En global, el partido de Puigdemont considera que "de una negociación bilateral con el Estado aprovechando la fuerza decisiva en Madrid se pasaría ahora a una negociación bilateral entre uno gobierno español presidido por el PSOE y un gobierno catalán presidido por el PSC y apoyado por ERC en el Parlament". "Y serían ahora Pedro Sánchez y Salvador Illa los encargados de desplegar los acuerdos en ámbitos, como la financiación, la lengua catalana o el reconocimiento nacional, en los que mantienen posiciones idénticas y alejadas de las reclamaciones históricas del catalanismo independentista", señalan los neoconvergentes sobre el hecho de que si Illa es el próximo presidente de la Generalitat sea el encargado de ejecutar el acuerdo suscrito con ERC.
Sobre la "financiación singular" de Cataluña pactada entre ERC y el PSC; Junts pone varias objeciones y duda de su alcance real. "Que la Agencia Tributaria (catalana) pueda recaudar y liquidar todos los impuestos, pero el Govern no tenga el poder sobre el dinero recaudado, no es soberanía y no evita los incumplimientos del Estado en materia de inversiones y, si fuera el caso, en materia de ordinalidad", afirma.

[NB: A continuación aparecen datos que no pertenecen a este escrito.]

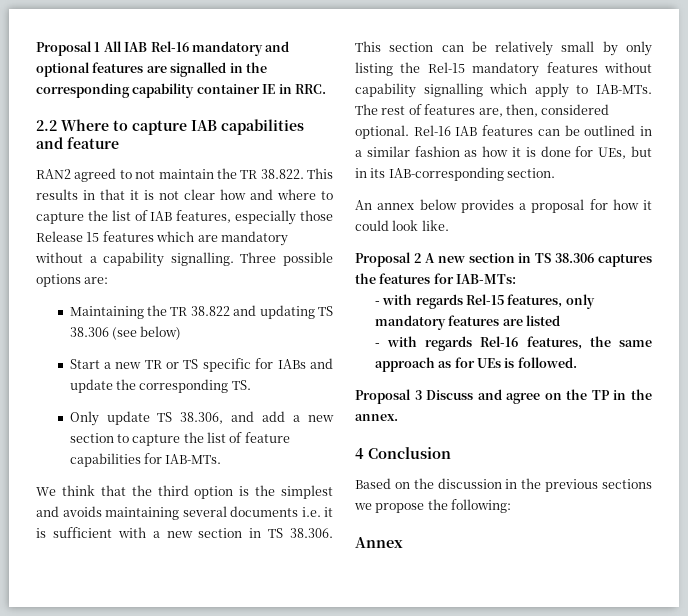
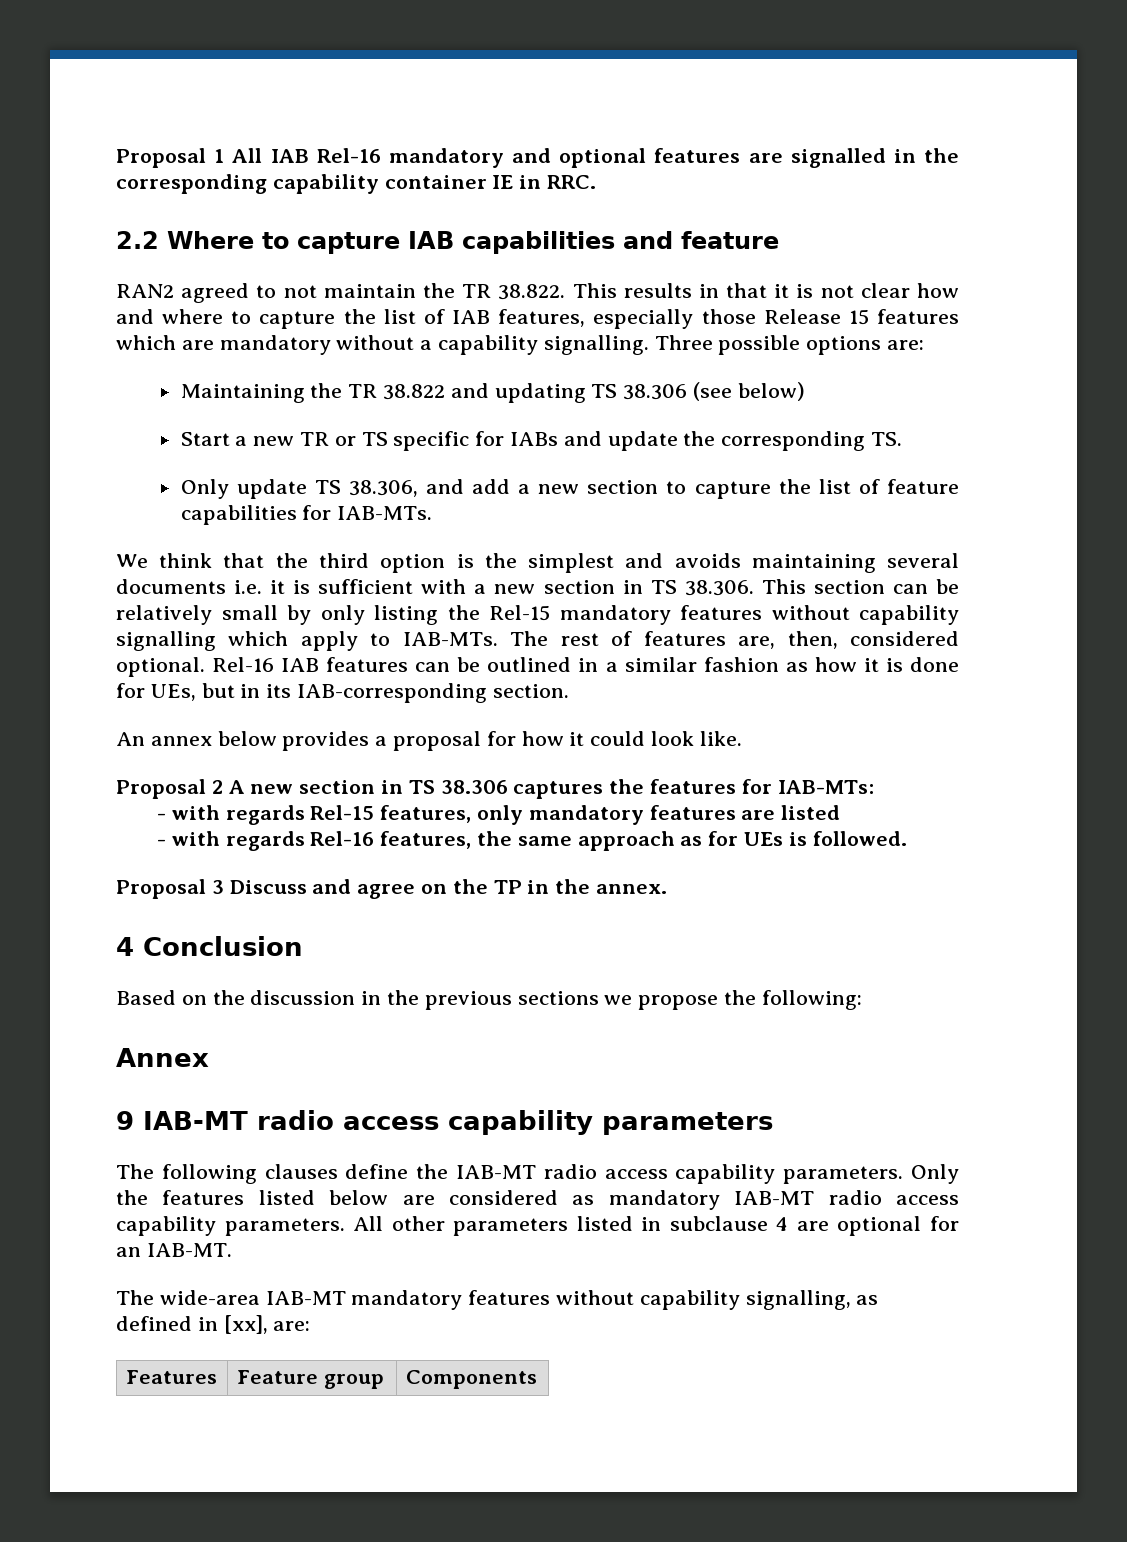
(403, 542) none -> [116,1110,773,1135] [116,1164,959,1184] [116,1190,959,1210] [116,1216,959,1236] [116,1243,232,1257] [116,1290,879,1310] [116,1315,311,1334] [125,1370,217,1384] [236,1370,384,1389] [405,1370,537,1389] // 9 IAB-MT radio access capability parameters // The following clauses define the IAB-MT radio access capability parameters. Only the features listed below are considered as mandatory IAB-MT radio access capability parameters. All other parameters listed in subclause 4 are optional for an IAB-MT. // The wide-area IAB-MT mandatory features without capability signalling, as defined in [xx], are: // Features | Feature group | Components

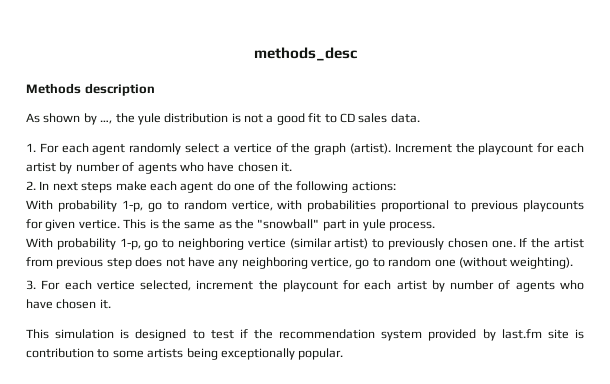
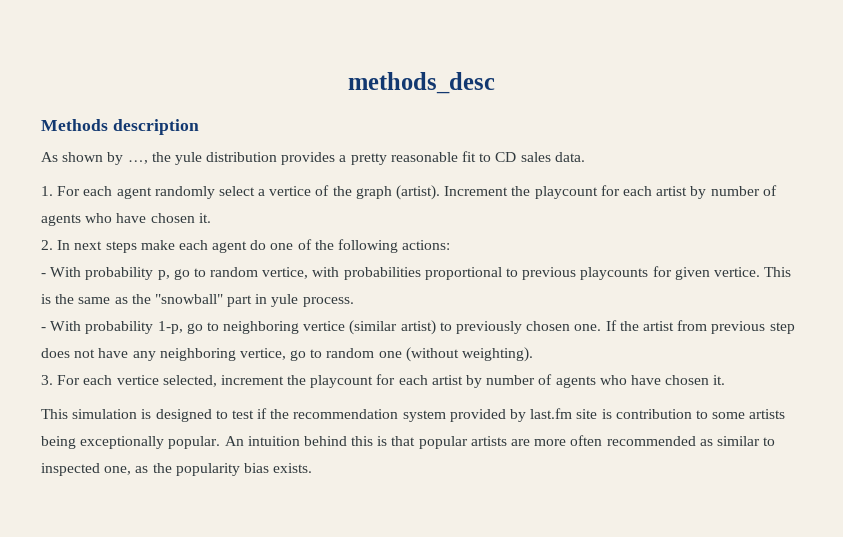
[231,113,305,125] is not a good -> [281,152,458,165] provides a pretty reasonable
[26,200,143,212] With probability 1-p, -> [41,267,170,280] - With probability p,
(435, 226) none -> [41,327,46,331] -
(344, 354) none -> [224,435,776,449] [41,463,313,476] An intuition behind this is that popular artists are more often recommended as similar to inspected one, as the popularity bias exists.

Es más, el partido de Puigdemont rechaza de plano el concepto de "solidaridad" fiscal con el resto de comunidades autónomas que incluye el nuevo modelo pactado entre republicanos y socialistas: "De hecho, el principio de ordinalidad debería venir garantizado por el control del dinero que debería tener la Generalitat y no como resultado del reparto que hace el Estado. Mientras el reparto dependa del Estado a través del concepto "solidaridad territorial" en que la cuota de la supuesta solidaridad no sea fijada por Cataluña, no tendrá nunca la garantía de cumplimiento de las inversiones y de un justo trato".